The Canadian government is looking for a back-up supplier for a pandemic flu vaccine, in the event another deadly virus rears its head, which shows that Canada has acknowledged its mistake, and learned from it.

This country simply did not have enough H1N1 vaccine ready for enough people when the pandemic was at its height last fall. Several provinces shunted schoolchildren to the back of the line, which made little sense morally or strategically. The vaccine was not ready before the pandemic peaked, and since the vaccine, once injected, required up to two weeks to take effect, it was, in effect, late. When people wanted it, it was not available; when it was available, people didn't want it.

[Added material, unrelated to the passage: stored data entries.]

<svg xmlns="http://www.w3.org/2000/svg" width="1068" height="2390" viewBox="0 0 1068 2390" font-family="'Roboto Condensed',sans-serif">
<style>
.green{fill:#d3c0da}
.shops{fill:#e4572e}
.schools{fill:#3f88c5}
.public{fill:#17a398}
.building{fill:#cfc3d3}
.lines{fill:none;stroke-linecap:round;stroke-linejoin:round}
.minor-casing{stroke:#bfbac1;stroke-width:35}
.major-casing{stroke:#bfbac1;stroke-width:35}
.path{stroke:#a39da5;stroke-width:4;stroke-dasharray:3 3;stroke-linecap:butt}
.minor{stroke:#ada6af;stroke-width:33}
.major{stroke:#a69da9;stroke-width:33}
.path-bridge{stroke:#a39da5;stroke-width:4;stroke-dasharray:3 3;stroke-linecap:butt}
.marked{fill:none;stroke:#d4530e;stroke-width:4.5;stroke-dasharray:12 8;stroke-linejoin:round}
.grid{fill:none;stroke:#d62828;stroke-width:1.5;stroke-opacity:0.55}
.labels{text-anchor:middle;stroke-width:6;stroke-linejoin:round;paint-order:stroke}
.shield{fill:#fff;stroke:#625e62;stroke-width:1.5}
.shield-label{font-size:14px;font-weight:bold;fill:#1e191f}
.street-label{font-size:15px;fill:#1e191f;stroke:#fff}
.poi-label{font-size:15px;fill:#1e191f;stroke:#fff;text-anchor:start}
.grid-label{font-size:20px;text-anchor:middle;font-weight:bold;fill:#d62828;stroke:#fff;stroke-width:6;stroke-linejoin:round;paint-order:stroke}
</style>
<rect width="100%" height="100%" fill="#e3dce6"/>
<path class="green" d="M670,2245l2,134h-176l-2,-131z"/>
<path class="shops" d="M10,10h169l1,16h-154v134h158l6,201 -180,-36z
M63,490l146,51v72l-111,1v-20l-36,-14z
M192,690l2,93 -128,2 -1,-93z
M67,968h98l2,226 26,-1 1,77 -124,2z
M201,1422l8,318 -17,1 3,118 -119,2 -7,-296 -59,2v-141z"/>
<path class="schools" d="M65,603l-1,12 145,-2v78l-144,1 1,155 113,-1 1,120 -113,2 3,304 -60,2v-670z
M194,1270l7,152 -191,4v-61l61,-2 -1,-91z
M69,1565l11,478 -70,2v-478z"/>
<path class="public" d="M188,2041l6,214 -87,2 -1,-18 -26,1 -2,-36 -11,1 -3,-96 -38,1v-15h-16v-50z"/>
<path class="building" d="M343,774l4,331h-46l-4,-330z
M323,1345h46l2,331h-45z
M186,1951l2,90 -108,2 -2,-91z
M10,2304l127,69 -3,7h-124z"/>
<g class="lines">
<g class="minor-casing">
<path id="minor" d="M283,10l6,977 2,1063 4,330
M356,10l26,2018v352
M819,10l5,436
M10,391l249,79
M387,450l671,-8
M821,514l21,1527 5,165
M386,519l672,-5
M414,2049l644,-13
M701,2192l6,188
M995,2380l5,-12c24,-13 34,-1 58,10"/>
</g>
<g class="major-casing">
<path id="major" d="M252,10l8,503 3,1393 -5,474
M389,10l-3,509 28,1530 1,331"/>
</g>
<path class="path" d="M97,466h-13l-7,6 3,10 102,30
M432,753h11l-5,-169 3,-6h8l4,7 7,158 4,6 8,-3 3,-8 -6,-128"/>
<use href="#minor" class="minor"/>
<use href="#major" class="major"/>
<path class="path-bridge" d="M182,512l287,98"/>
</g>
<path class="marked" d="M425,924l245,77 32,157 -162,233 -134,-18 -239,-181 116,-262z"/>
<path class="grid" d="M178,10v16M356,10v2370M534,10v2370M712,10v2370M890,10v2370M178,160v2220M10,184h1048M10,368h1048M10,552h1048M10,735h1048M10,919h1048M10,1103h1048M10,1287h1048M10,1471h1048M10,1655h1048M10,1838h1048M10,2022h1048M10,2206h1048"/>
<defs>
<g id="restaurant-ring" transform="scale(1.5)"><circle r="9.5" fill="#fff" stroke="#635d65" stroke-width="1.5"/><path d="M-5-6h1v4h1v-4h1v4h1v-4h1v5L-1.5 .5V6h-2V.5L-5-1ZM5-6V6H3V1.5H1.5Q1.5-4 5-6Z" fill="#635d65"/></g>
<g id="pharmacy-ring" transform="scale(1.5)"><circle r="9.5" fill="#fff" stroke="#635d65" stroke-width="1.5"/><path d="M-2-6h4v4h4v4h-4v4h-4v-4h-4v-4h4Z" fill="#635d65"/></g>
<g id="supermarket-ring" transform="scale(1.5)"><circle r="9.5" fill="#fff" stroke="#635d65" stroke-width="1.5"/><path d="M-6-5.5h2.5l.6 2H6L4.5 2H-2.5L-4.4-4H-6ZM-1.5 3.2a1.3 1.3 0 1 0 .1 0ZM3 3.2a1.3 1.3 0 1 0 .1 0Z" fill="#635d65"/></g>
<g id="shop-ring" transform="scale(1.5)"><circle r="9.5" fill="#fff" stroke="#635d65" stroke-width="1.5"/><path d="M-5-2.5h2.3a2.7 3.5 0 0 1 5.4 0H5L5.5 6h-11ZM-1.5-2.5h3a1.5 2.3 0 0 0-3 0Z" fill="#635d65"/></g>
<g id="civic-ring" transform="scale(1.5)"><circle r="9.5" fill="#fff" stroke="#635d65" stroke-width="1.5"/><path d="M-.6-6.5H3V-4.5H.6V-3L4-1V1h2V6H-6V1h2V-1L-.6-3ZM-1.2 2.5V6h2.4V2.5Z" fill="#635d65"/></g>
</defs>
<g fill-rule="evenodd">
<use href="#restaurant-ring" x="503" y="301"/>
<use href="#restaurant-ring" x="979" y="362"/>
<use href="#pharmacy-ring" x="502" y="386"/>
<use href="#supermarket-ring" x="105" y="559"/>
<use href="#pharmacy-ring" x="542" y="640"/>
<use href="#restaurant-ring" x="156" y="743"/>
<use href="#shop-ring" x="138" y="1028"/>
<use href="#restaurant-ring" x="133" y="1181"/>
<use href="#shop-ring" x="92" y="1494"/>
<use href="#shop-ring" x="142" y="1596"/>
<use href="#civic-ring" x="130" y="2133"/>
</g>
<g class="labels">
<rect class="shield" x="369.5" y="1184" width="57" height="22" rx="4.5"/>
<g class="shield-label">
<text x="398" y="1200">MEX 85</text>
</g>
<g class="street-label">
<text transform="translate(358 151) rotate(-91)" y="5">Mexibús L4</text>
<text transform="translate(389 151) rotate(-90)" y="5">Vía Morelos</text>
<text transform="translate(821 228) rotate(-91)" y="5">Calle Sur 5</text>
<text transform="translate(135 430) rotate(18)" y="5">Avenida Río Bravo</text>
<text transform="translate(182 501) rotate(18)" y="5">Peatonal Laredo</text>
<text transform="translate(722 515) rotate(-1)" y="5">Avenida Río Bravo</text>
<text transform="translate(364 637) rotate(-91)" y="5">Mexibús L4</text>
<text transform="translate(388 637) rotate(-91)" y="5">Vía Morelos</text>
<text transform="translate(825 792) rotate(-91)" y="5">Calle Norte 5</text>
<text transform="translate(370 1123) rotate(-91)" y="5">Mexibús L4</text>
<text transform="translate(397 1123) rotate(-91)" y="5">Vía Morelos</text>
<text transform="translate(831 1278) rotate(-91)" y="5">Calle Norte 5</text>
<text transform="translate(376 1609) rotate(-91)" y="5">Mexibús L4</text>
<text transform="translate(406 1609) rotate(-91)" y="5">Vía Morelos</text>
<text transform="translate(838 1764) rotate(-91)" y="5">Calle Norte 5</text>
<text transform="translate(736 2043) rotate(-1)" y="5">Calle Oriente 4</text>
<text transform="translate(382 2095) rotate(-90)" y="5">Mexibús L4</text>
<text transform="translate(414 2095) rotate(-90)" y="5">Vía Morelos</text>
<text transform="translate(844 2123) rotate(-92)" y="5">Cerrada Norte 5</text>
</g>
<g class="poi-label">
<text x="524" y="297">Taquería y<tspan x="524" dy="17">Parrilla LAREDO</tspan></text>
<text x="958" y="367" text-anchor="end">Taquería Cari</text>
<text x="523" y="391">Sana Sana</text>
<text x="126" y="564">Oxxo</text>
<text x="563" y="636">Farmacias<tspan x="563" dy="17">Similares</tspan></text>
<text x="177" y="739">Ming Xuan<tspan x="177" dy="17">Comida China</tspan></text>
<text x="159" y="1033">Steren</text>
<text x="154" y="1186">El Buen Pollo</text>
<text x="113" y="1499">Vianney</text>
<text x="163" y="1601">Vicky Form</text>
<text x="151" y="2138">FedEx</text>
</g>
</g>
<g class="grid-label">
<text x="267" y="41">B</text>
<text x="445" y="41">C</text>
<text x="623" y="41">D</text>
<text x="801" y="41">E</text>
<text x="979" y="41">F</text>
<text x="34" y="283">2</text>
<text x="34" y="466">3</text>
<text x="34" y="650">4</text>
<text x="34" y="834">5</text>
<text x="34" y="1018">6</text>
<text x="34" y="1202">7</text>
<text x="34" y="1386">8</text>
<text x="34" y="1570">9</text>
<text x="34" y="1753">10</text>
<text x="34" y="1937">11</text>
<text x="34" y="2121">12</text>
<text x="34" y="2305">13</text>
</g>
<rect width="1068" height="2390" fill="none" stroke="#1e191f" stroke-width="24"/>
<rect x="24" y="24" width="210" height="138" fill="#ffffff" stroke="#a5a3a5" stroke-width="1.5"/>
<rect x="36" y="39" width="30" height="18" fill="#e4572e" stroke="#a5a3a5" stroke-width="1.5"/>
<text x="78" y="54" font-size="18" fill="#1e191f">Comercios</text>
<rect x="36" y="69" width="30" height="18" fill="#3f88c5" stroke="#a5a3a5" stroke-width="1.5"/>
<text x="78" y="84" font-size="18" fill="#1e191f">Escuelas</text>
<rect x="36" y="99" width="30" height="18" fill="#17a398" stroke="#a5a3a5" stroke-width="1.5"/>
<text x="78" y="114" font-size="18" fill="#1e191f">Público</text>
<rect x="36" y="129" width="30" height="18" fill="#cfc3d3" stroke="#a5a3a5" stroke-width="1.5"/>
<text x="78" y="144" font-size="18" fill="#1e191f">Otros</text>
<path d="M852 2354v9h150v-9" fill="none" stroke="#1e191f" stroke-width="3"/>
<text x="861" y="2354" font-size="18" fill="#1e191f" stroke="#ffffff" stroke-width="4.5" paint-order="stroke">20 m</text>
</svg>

Not all of that could be laid at the feet of the supplier, GlaxoSmithKline Inc., which has a plant in Sainte-Foy, Que., or blamed on the government's sole-supplier policy. There was a passel of problems, including poor communication between the Public Health Agency of Canada and the provinces about the availability of the vaccine supply, and poor understanding within public-health departments of the public's ever-evolving perception of the dangers of H1N1.

But there were also early glitches and longer-lasting bottlenecks at GlaxoSmithKline, as Paul Lucas, its president and CEO, acknowledges. Even Mr. Lucas says, "It's always good to have a back-up plan." Canada didn't appear to have one.

The sole-supplier strategy was a reaction to the 1976 swine-flu fiasco, when Canada ordered vaccine from the United States and it didn't arrive. The idea to produce enough supply for all Canadians within this country's borders is a good one, but security of supply is not, as the late football coach Vince Lombardi might have put it, the only thing; timeliness counts, too.

The pandemic, though it killed 18,000 worldwide and 428 in Canada, never lived up to its fearful billing. Even today, some argue that the fears were overblown, and the vaccine a waste of public money. It isn't true, though; an independent study found the vaccination program in Ontario, which reached only 33 per cent of the population, still managed to save 50 lives and prevent nearly a million cases of H1N1, thus averting 420 hospital admissions, 28,000 emergency-department visits and 100,000 visits to doctors' offices.

Vaccine supply is not the place to be putting all of a country's eggs in one basket, as it were. Canada may find some new mistakes to make, but at least it will not repeat the ones it made.